==== Passage du texte

Personne n’étant à l’abri de se planter, de dire une grosse merde, d’avoir un raisonnement complètement foireux une fois ou l’autre, toute personne qui essaie de produire des choses (des textes, des actions, quelque chose) se retrouve sous la loupe.
On en arrive donc à avoir des militant.es qui ne militent plus que par la destruction des actions militantes imparfaites des autres.
Faire annuler une conférence, crier très fort qu’il ne faut pas lire tel ou tel blog, désigner des militant.es à ne surtout pas citer « parce que c’est des personnes problématiques ».
Je ne dis pas que ça n’est jamais compréhensible, hein, de faire annuler une conférence ou de déconseiller la lecture d’un texte qui véhicule des idées pourraves.
Mais par contre, est-ce que ça produit quelque chose, en contrepartie ?
Nope.
Et – là on va surement me dire que je suis très mauvaise langue, hein – mais j’ai tendance à faire la constatation suivante :
Les personnes les plus acharnées à traquer les personnes problématiques, à reprendre les autres sur un terme mal choisi, à critiquer vertement tel ou tel article, telle ou telle action… ça n’est pas très souvent les personnes qui consacrent le plus de temps et d’énergie à essayer d’imaginer des choses, de créer des choses.
Je suis bien consciente du coté très euh… problématique… de cette dernière remarque, parce qu’elle pourrait largement passer pour du « si tu n’as pas la possibilité de faire activement des choses, tu n’as plus qu’à fermer ta gueule ». Ca n’est pas mon but.
Et mon but n’est pas non plus de dire que toute critique est négative et destructrice.
Par contre, c’est face à une certaine forme de militantisme, qui passe majoritairement par la critique non pas de la société, mais d’autres membres du mouvement militant, que j’ai une certaine colère.
Quand tu produis (des textes, des actions, whatever), tu t’exposes.
Aux yeux de la société « non déconstruite », je veux dire.
Pour prendre mon exemple (parce que c’est celui que je connais le mieux, par la force des choses) : en faisant le choix de diffuser ce blog sans cacher mon identité, avec une photo de moi par ci par là, en le diffusant avec mon compte personnelle sur les réseaux sociaux, je prends une certaine part de risque.

========
==== Données extraites

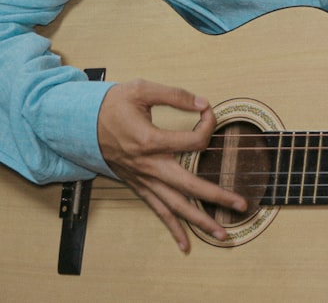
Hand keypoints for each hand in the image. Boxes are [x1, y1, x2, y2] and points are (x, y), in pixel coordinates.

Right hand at [97, 79, 247, 252]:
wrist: (78, 124)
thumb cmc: (111, 105)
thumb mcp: (141, 89)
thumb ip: (175, 95)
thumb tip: (203, 103)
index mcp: (150, 140)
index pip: (194, 141)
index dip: (208, 123)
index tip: (207, 111)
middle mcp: (148, 165)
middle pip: (189, 185)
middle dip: (217, 196)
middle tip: (242, 204)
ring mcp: (144, 179)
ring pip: (175, 205)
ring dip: (200, 220)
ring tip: (223, 233)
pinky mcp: (139, 186)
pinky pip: (158, 210)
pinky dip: (173, 228)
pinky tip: (186, 244)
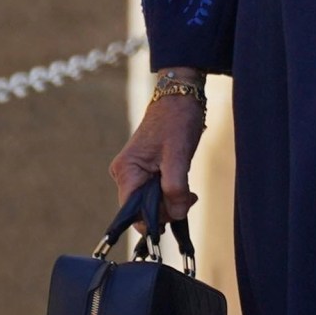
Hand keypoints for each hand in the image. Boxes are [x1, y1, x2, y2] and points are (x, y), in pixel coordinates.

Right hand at [109, 92, 203, 228]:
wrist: (181, 97)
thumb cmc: (177, 121)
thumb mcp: (178, 155)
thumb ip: (175, 188)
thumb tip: (175, 215)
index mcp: (126, 171)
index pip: (131, 212)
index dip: (154, 217)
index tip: (176, 210)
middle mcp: (125, 174)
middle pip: (142, 210)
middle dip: (167, 208)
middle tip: (189, 196)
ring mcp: (135, 173)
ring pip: (151, 202)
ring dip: (172, 201)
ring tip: (190, 192)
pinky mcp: (146, 171)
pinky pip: (156, 192)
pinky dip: (171, 193)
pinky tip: (185, 188)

========

- **Utiliser les informations**:
a: Pour chaque affirmation, dites par oui ou par non si elle concorde avec le texte sur le militantisme, puis citez mot pour mot les mots du texte qui permettent de trancher.
(i) Le texte affirme qu'il n'est jamais compréhensible de faire annuler une conférence.
(ii) Le texte soutient que toute critique est négative et destructrice.
(iii) Le blog est diffusé sans que l'identité de la personne qui l'écrit soit cachée.
b: Écrivez la suite du texte sur le militantisme à partir de sa dernière phrase, dans le même ton.
Ces enregistrements viennent d'une autre source.

- **Réponses par point**:
a:
(i) Non : « Je ne dis pas que ça n’est jamais compréhensible, hein, de faire annuler une conférence »
(ii) Non : « mon but n’est pas non plus de dire que toute critique est négative et destructrice »
(iii) Oui : « en faisant le choix de diffuser ce blog sans cacher mon identité »

b:
En lançant une pétition signée de mon nom contre un évêque tenant des propos homophobes, j’ai pris une certaine part de risque (qui m’a valu quelques messages d’insultes bien gratinés).
Concrètement, je sais que le jour où je chercherais un boulot, si quelqu’un google mon nom, cette personne a intérêt à être OK d’engager une personne qui assume ouvertement sa non-hétérosexualité, le fait d’avoir une petite dose de particularités psy, et qui est plus ou moins une grande gueule (tout à fait ce que les patrons aiment avoir dans leur équipe, n’est ce pas ?)
D’autres personnes que je connais ont été menacées de mort, de viol, et autres joyeusetés du genre pour leurs articles et leurs prises de position.
Est-ce que c’est vraiment tenable de demander aux personnes qui acceptent de prendre cette part de risque là de devoir complètement tirer un trait sur tout espoir de bienveillance et de soutien de la part d’autres militant.es à la moindre erreur de parcours ?
J’ai vu trop de personnes lâcher toute forme d’action militante non pas à cause des risques encourus vis à vis de la société, mais à cause de l’exigence absolue de perfection au sein des milieux militants.
J’ai vu trop de personnes avoir carrément PEUR d’écrire un article, non pas en se disant « je vais me ramasser de la merde fascho / homophobe / masculiniste / whatever en retour », mais en se disant « si je fais la moindre boulette, je vais m’en prendre plein la gueule dans le milieu militant ».
Est-ce que c’est ça qu’on veut, et est-ce que c’est comme ça qu’on va arriver à faire changer quoi que ce soit, et pas uniquement à s’auto-congratuler d’être très très « safe » et très très « déconstruit.es » ?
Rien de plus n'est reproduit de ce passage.